Young people are at the frontline of Australia’s mental ill-health crisis. Research published in The Lancet last year showed that up to 75 per cent of all mental ill-health onsets by the age of 25. That’s particularly alarming given almost 2 in 5 young Australians have experienced mental health issues – an increase of 50 per cent since 2007.
Australians clearly understand the scale and urgency of that crisis, with 80 per cent of voters in a new YouGov poll saying the government should do more to tackle rising rates of youth mental ill-health, and 75 per cent of voters supporting increased funding for youth mental health, even if it means reallocating resources from other areas.
“There is a deep silence from Canberra when it comes to youth mental health, but what our surveys clearly show is that Australians understand there is a crisis and they want it taken seriously,” Orygen Executive Director, Professor Patrick McGorry, said.
“Australians have been suffering in silence but at last they have found their voice.

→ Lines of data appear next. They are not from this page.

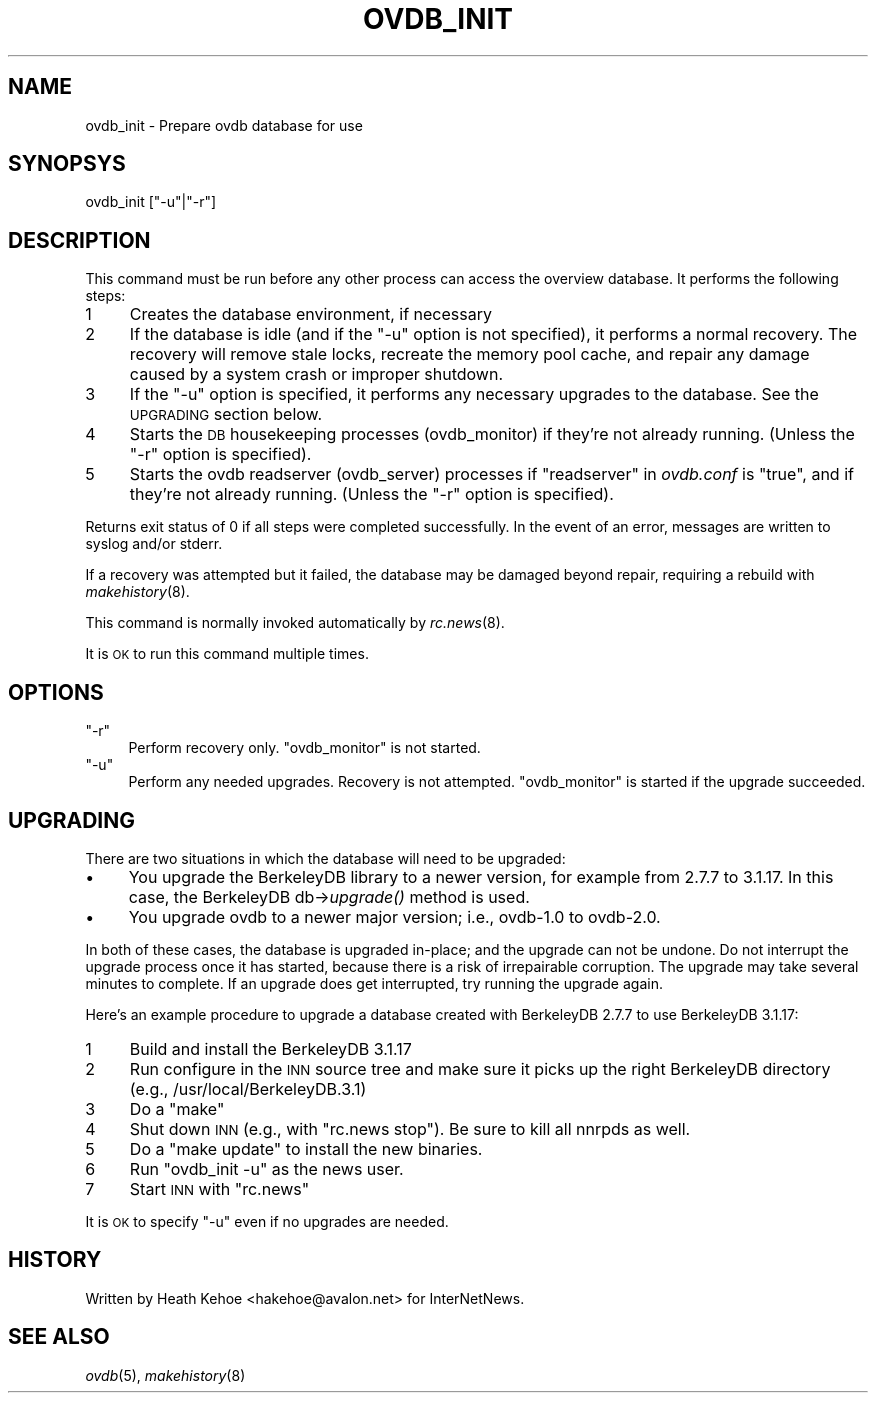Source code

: .\" Automatically generated by Pod::Man v1.37, Pod::Parser v1.32
.\"
.\" Standard preamble:
.\" ========================================================================
.de Sh \" Subsection heading
.br
.if t .Sp
.ne 5
.PP
\fB\\$1\fR
.PP
..
.de Sp \" Vertical space (when we can't use .PP)
.if t .sp .5v
.if n .sp
..
.de Vb \" Begin verbatim text
.ft CW
.nf
.ne \\$1
..
.de Ve \" End verbatim text
.ft R
.fi
..
.\" Set up some character translations and predefined strings.  \*(-- will
.\" give an unbreakable dash, \*(PI will give pi, \*(L" will give a left
.\" double quote, and \*(R" will give a right double quote.  \*(C+ will
.\" give a nicer C++.  Capital omega is used to do unbreakable dashes and
.\" therefore won't be available.  \*(C` and \*(C' expand to `' in nroff,
.\" nothing in troff, for use with C<>.
.tr \(*W-
.ds C+ C\v'-.1v'\h'-1p'\s-2+\h'-1p'+\s0\v'.1v'\h'-1p'
.ie n \{\
.    ds -- \(*W-
.    ds PI pi
.    if (\n(.H=4u)&(1m=24u) .ds -- \(*W\h'-12u'\(*W\h'-12u'-\" diablo 10 pitch
.    if (\n(.H=4u)&(1m=20u) .ds -- \(*W\h'-12u'\(*W\h'-8u'-\"  diablo 12 pitch
.    ds L" ""
.    ds R" ""
.    ds C` ""
.    ds C' ""
'br\}
.el\{\
.    ds -- \|\(em\|
.    ds PI \(*p
.    ds L" ``
.    ds R" ''
'br\}
.\"
.\" If the F register is turned on, we'll generate index entries on stderr for
.\" titles (.TH), headers (.SH), subsections (.Sh), items (.Ip), and index
.\" entries marked with X<> in POD.  Of course, you'll have to process the
.\" output yourself in some meaningful fashion.
.if \nF \{\
.    de IX
.    tm Index:\\$1\t\\n%\t"\\$2"
..
.    nr % 0
.    rr F
.\}
.\"
.\" For nroff, turn off justification.  Always turn off hyphenation; it makes
.\" way too many mistakes in technical documents.
.hy 0
.if n .na
.\"
.\" Accent mark definitions (@(#)ms.acc 1.5 88/02/08 SMI; from UCB 4.2).
.\" Fear.  Run.  Save yourself.  No user-serviceable parts.
.    \" fudge factors for nroff and troff
.if n \{\
.    ds #H 0
.    ds #V .8m
.    ds #F .3m
.    ds #[ \f1
.    ds #] \fP
.\}
.if t \{\
.    ds #H ((1u-(\\\\n(.fu%2u))*.13m)
.    ds #V .6m
.    ds #F 0
.    ds #[ \&
.    ds #] \&
.\}
.    \" simple accents for nroff and troff
.if n \{\
.    ds ' \&
.    ds ` \&
.    ds ^ \&
.    ds , \&
.    ds ~ ~
.    ds /
.\}
.if t \{\
.    ds ' \\k:\h'-(\\n(.wu*8/10-\*(#H)'\'\h"|\\n:u"
.    ds ` \\k:\h'-(\\n(.wu*8/10-\*(#H)'\`\h'|\\n:u'
.    ds ^ \\k:\h'-(\\n(.wu*10/11-\*(#H)'^\h'|\\n:u'
.    ds , \\k:\h'-(\\n(.wu*8/10)',\h'|\\n:u'
.    ds ~ \\k:\h'-(\\n(.wu-\*(#H-.1m)'~\h'|\\n:u'
.    ds / \\k:\h'-(\\n(.wu*8/10-\*(#H)'\z\(sl\h'|\\n:u'
.\}
.    \" troff and (daisy-wheel) nroff accents
.ds : \\k:\h'-(\\n(.wu*8/10-\*(#H+.1m+\*(#F)'\v'-\*(#V'\z.\h'.2m+\*(#F'.\h'|\\n:u'\v'\*(#V'
.ds 8 \h'\*(#H'\(*b\h'-\*(#H'
.ds o \\k:\h'-(\\n(.wu+\w'\(de'u-\*(#H)/2u'\v'-.3n'\*(#[\z\(de\v'.3n'\h'|\\n:u'\*(#]
.ds d- \h'\*(#H'\(pd\h'-\w'~'u'\v'-.25m'\f2\(hy\fP\v'.25m'\h'-\*(#H'
.ds D- D\\k:\h'-\w'D'u'\v'-.11m'\z\(hy\v'.11m'\h'|\\n:u'
.ds th \*(#[\v'.3m'\s+1I\s-1\v'-.3m'\h'-(\w'I'u*2/3)'\s-1o\s+1\*(#]
.ds Th \*(#[\s+2I\s-2\h'-\w'I'u*3/5'\v'-.3m'o\v'.3m'\*(#]
.ds ae a\h'-(\w'a'u*4/10)'e
.ds Ae A\h'-(\w'A'u*4/10)'E
.    \" corrections for vroff
.if v .ds ~ \\k:\h'-(\\n(.wu*9/10-\*(#H)'\s-2\u~\d\s+2\h'|\\n:u'
.if v .ds ^ \\k:\h'-(\\n(.wu*10/11-\*(#H)'\v'-.4m'^\v'.4m'\h'|\\n:u'
.    \" for low resolution devices (crt and lpr)
.if \n(.H>23 .if \n(.V>19 \
\{\
.    ds : e
.    ds 8 ss
.    ds o a
.    ds d- d\h'-1'\(ga
.    ds D- D\h'-1'\(hy
.    ds th \o'bp'
.    ds Th \o'LP'
.    ds ae ae
.    ds Ae AE
.\}
.rm #[ #] #H #V #F C
.\" ========================================================================
.\"
.IX Title "OVDB_INIT 8"
.TH OVDB_INIT 8 "2008-04-06" "INN 2.4.6" "InterNetNews Documentation"
.SH "NAME"
ovdb_init \- Prepare ovdb database for use
.SH "SYNOPSYS"
.IX Header "SYNOPSYS"
ovdb_init [\f(CW\*(C`\-u\*(C'\fR|\f(CW\*(C`\-r\*(C'\fR]
.SH "DESCRIPTION"
.IX Header "DESCRIPTION"
This command must be run before any other process can access the
overview database.  It performs the following steps:
.IP "1" 4
.IX Item "1"
Creates the database environment, if necessary
.IP "2" 4
.IX Item "2"
If the database is idle (and if the \f(CW\*(C`\-u\*(C'\fR option is not specified),
it performs a normal recovery.  The recovery will remove stale locks,
recreate the memory pool cache, and repair any damage caused by a system
crash or improper shutdown.
.IP "3" 4
.IX Item "3"
If the \f(CW\*(C`\-u\*(C'\fR option is specified, it performs any necessary upgrades
to the database.  See the \s-1UPGRADING\s0 section below.
.IP "4" 4
.IX Item "4"
Starts the \s-1DB\s0 housekeeping processes (ovdb_monitor) if they're not
already running. (Unless the \f(CW\*(C`\-r\*(C'\fR option is specified).
.IP "5" 4
.IX Item "5"
Starts the ovdb readserver (ovdb_server) processes if \f(CW\*(C`readserver\*(C'\fR
in \fIovdb.conf\fR is \f(CW\*(C`true\*(C'\fR, and if they're not
already running. (Unless the \f(CW\*(C`\-r\*(C'\fR option is specified).
.PP
Returns exit status of 0 if all steps were completed successfully.
In the event of an error, messages are written to syslog and/or stderr.
.PP
If a recovery was attempted but it failed, the database may be
damaged beyond repair, requiring a rebuild with \fImakehistory\fR\|(8).
.PP
This command is normally invoked automatically by \fIrc.news\fR\|(8).
.PP
It is \s-1OK\s0 to run this command multiple times.
.SH "OPTIONS"
.IX Header "OPTIONS"
.ie n .IP """\-r""" 4
.el .IP "\f(CW\-r\fR" 4
.IX Item "-r"
Perform recovery only.  \f(CW\*(C`ovdb_monitor\*(C'\fR is not started.
.ie n .IP """\-u""" 4
.el .IP "\f(CW\-u\fR" 4
.IX Item "-u"
Perform any needed upgrades.  Recovery is not attempted.
\&\f(CW\*(C`ovdb_monitor\*(C'\fR is started if the upgrade succeeded.
.SH "UPGRADING"
.IX Header "UPGRADING"
There are two situations in which the database will need to be
upgraded:
.IP "\(bu" 4
You upgrade the BerkeleyDB library to a newer version, for example
from 2.7.7 to 3.1.17.  In this case, the BerkeleyDB db\->\fIupgrade()\fR
method is used.
.IP "\(bu" 4
You upgrade ovdb to a newer major version; i.e., ovdb\-1.0 to ovdb\-2.0.
.PP
In both of these cases, the database is upgraded in\-place; and the
upgrade can not be undone.  Do not interrupt the upgrade process once
it has started, because there is a risk of irrepairable corruption.
The upgrade may take several minutes to complete.
If an upgrade does get interrupted, try running the upgrade again.
.PP
Here's an example procedure to upgrade a database created with BerkeleyDB
2.7.7 to use BerkeleyDB 3.1.17:
.IP "1" 4
.IX Item "1"
Build and install the BerkeleyDB 3.1.17
.IP "2" 4
.IX Item "2"
Run configure in the \s-1INN\s0 source tree and make sure it picks up the
right BerkeleyDB directory (e.g., /usr/local/BerkeleyDB.3.1)
.IP "3" 4
.IX Item "3"
Do a \f(CW\*(C`make\*(C'\fR
.IP "4" 4
.IX Item "4"
Shut down \s-1INN\s0 (e.g., with \f(CW\*(C`rc.news stop\*(C'\fR).  Be sure to kill all nnrpds as
well.
.IP "5" 4
.IX Item "5"
Do a \f(CW\*(C`make update\*(C'\fR to install the new binaries.
.IP "6" 4
.IX Item "6"
Run \f(CW\*(C`ovdb_init \-u\*(C'\fR as the news user.
.IP "7" 4
.IX Item "7"
Start \s-1INN\s0 with \f(CW\*(C`rc.news\*(C'\fR
.PP
It is \s-1OK\s0 to specify \f(CW\*(C`\-u\*(C'\fR even if no upgrades are needed.
.SH "HISTORY"
.IX Header "HISTORY"
Written by Heath Kehoe <hakehoe@avalon.net> for InterNetNews.
.SH "SEE ALSO"
.IX Header "SEE ALSO"
\&\fIovdb\fR\|(5), \fImakehistory\fR\|(8)
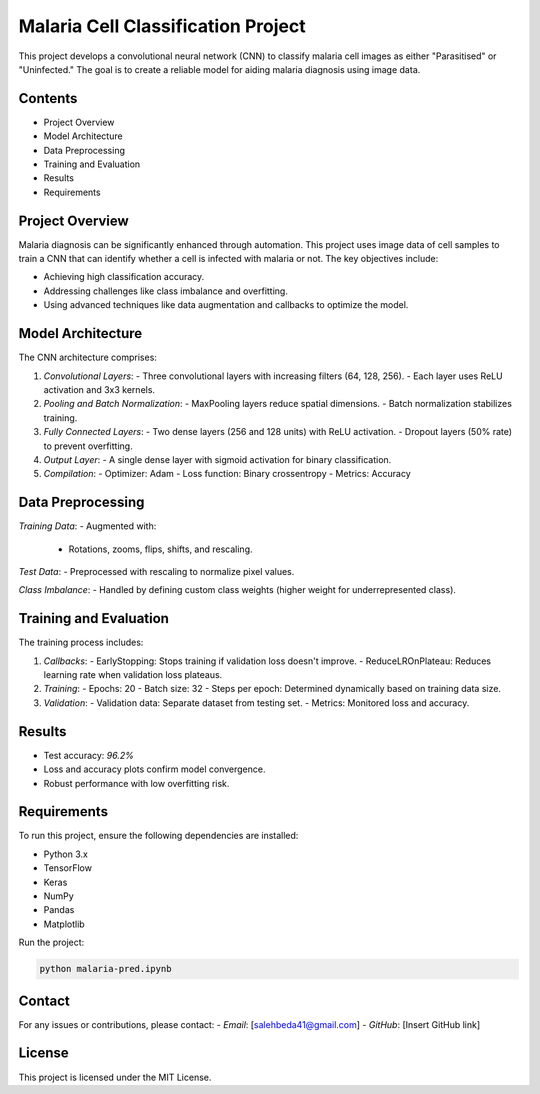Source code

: Malaria Cell Classification Project
===================================

This project develops a convolutional neural network (CNN) to classify malaria cell images as either "Parasitised" or "Uninfected." The goal is to create a reliable model for aiding malaria diagnosis using image data. 

Contents
--------
- Project Overview
- Model Architecture
- Data Preprocessing
- Training and Evaluation
- Results
- Requirements

Project Overview
----------------
Malaria diagnosis can be significantly enhanced through automation. This project uses image data of cell samples to train a CNN that can identify whether a cell is infected with malaria or not. The key objectives include:

- Achieving high classification accuracy.
- Addressing challenges like class imbalance and overfitting.
- Using advanced techniques like data augmentation and callbacks to optimize the model.

Model Architecture
-------------------
The CNN architecture comprises:

1. *Convolutional Layers*:
   - Three convolutional layers with increasing filters (64, 128, 256).
   - Each layer uses ReLU activation and 3x3 kernels.

2. *Pooling and Batch Normalization*:
   - MaxPooling layers reduce spatial dimensions.
   - Batch normalization stabilizes training.

3. *Fully Connected Layers*:
   - Two dense layers (256 and 128 units) with ReLU activation.
   - Dropout layers (50% rate) to prevent overfitting.

4. *Output Layer*:
   - A single dense layer with sigmoid activation for binary classification.

5. *Compilation*:
   - Optimizer: Adam
   - Loss function: Binary crossentropy
   - Metrics: Accuracy

Data Preprocessing
-------------------
*Training Data*:
- Augmented with:
  - Rotations, zooms, flips, shifts, and rescaling.

*Test Data*:
- Preprocessed with rescaling to normalize pixel values.

*Class Imbalance*:
- Handled by defining custom class weights (higher weight for underrepresented class).

Training and Evaluation
------------------------
The training process includes:

1. *Callbacks*:
   - EarlyStopping: Stops training if validation loss doesn't improve.
   - ReduceLROnPlateau: Reduces learning rate when validation loss plateaus.

2. *Training*:
   - Epochs: 20
   - Batch size: 32
   - Steps per epoch: Determined dynamically based on training data size.

3. *Validation*:
   - Validation data: Separate dataset from testing set.
   - Metrics: Monitored loss and accuracy.

Results
-------
- Test accuracy: *96.2%*
- Loss and accuracy plots confirm model convergence.
- Robust performance with low overfitting risk.

Requirements
------------
To run this project, ensure the following dependencies are installed:

- Python 3.x
- TensorFlow
- Keras
- NumPy
- Pandas
- Matplotlib

Run the project:

.. code-block:: bash

    python malaria-pred.ipynb

Contact
-------
For any issues or contributions, please contact:
- *Email*: [salehbeda41@gmail.com]
- *GitHub*: [Insert GitHub link]

License
-------
This project is licensed under the MIT License.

There is a clear mandate here: Australians, across all demographics, overwhelmingly support greater investment in youth mental health.
“This is now Australia’s major health crisis and it is impacting life expectancy and reducing productivity, weakening our society. It is imperative that we act now, or the ramifications will be felt for generations to come. The primary care investments announced so far will have a very limited effect on this crisis.”